In the aggravated robbery case, a first degree felony, appellant stuck a loaded handgun in the ribs of the complainant and cocked it, while demanding money and threatening to kill the complainant. The appellant used a deadly weapon to place the complainant in fear of imminent serious bodily injury or death. The charge of aggravated robbery was far more appropriate than a prosecution for theft by threatening the commission of a felony offense, a second degree felony.

We hold that the in pari materia doctrine is inapplicable in the instant cases and the appellant was charged and convicted under the more appropriate penal statutes. Appellant’s grounds of error one and two are overruled.

In his third ground of error, appellant alleges the court erred in denying his requested verdict form at the punishment phase of the trial. We agree, but find the error under the circumstances of these cases harmless.

The appellant timely objected to the court’s charge at the punishment phase of the jury trial. Appellant requested and submitted to the court his version of a verdict form, in each case. In these proffered forms, the jury could set the period of probation to be served by appellant if they recommended probation. The requested jury verdict forms read as follows:

“We, the jury, having recommended probation, set the period of probation at-years.”

The Texas Code of Criminal Procedure, Article 42.12, § 3a (Vernon Supp.1986) provides in pertinent part:

“When there is a conviction in any court of this State and the punishment assessed by the jury shall not exceed ten years, the jury may recommend probation for a period of any term of years authorized for the offense for which the defendant was convicted, but in no event for more than ten years ...
“In all eligible cases, probation shall be, granted by the court, if the jury recommends it in their verdict, for the period recommended by the jury.”

Under the current statute, the Court is bound to grant probation “for the period recommended by the jury.” Under the current statute, the jury’s duty at punishment is to assess punishment, and then if the jury decides that probation is appropriate (and the defendant is eligible and has properly applied for it) the jury is to recommend the period to be served on probation. The probation period recommended by the jury may be less than or greater than the term of punishment assessed by the jury, as long as the period is for a term of years authorized for the offense and does not exceed ten years. Bridges v. State, 664 S.W.2d 98 (Tex.Crim.App.1984).

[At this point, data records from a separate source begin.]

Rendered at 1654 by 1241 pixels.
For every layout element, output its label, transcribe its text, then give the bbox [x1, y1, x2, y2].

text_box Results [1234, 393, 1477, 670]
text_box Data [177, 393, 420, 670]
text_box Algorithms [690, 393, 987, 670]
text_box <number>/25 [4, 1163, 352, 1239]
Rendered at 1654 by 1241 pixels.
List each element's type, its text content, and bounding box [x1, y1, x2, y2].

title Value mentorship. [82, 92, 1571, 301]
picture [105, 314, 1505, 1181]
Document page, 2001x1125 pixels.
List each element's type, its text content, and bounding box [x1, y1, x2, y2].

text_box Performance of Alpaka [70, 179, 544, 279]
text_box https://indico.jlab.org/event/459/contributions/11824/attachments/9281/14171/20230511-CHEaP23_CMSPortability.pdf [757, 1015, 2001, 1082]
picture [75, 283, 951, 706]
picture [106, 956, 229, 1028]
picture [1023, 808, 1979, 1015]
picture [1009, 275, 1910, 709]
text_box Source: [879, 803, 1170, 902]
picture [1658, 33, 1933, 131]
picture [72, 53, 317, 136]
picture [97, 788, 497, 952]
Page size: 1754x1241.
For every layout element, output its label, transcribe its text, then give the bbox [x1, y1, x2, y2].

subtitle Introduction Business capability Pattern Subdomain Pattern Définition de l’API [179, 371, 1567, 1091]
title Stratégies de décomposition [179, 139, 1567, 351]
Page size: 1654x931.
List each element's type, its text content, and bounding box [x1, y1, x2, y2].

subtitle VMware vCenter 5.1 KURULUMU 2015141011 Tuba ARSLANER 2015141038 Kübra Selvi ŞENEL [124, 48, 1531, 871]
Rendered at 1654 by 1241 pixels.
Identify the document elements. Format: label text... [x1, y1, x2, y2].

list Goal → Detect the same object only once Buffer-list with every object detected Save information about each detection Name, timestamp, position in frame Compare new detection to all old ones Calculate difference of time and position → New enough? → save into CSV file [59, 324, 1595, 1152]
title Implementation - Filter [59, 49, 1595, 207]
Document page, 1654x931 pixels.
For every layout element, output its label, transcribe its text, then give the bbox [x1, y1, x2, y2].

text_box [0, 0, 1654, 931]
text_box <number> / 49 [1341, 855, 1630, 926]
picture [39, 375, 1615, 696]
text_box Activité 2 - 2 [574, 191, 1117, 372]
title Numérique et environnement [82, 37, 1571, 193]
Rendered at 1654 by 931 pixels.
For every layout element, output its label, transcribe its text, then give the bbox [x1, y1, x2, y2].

We find that the court’s error was harmless in both cases. In the robbery case the jury assessed punishment at two years and recommended probation and the court set the term of. probation at two years. The jury assessed punishment at the minimum of two years’ imprisonment; and the period of probation set by the court at two years also was the minimum period. Since appellant received the shortest permissible term of probation, no harm has been shown and no reversible error occurred in the robbery case.

In the aggravated robbery case appellant has not shown harm since the jury did not recommend probation, but assessed punishment at five years confinement in the Texas Department of Corrections. The question of the length of the probationary period is relevant only if the jury decides to recommend probation. Bridges v. State, supra. We find in appellant’s aggravated robbery case the jury never reached the issue of the length of the probation period to be served; therefore, any error was harmless. Appellant’s third ground of error is overruled.

Accordingly, the judgment of the trial court is affirmed.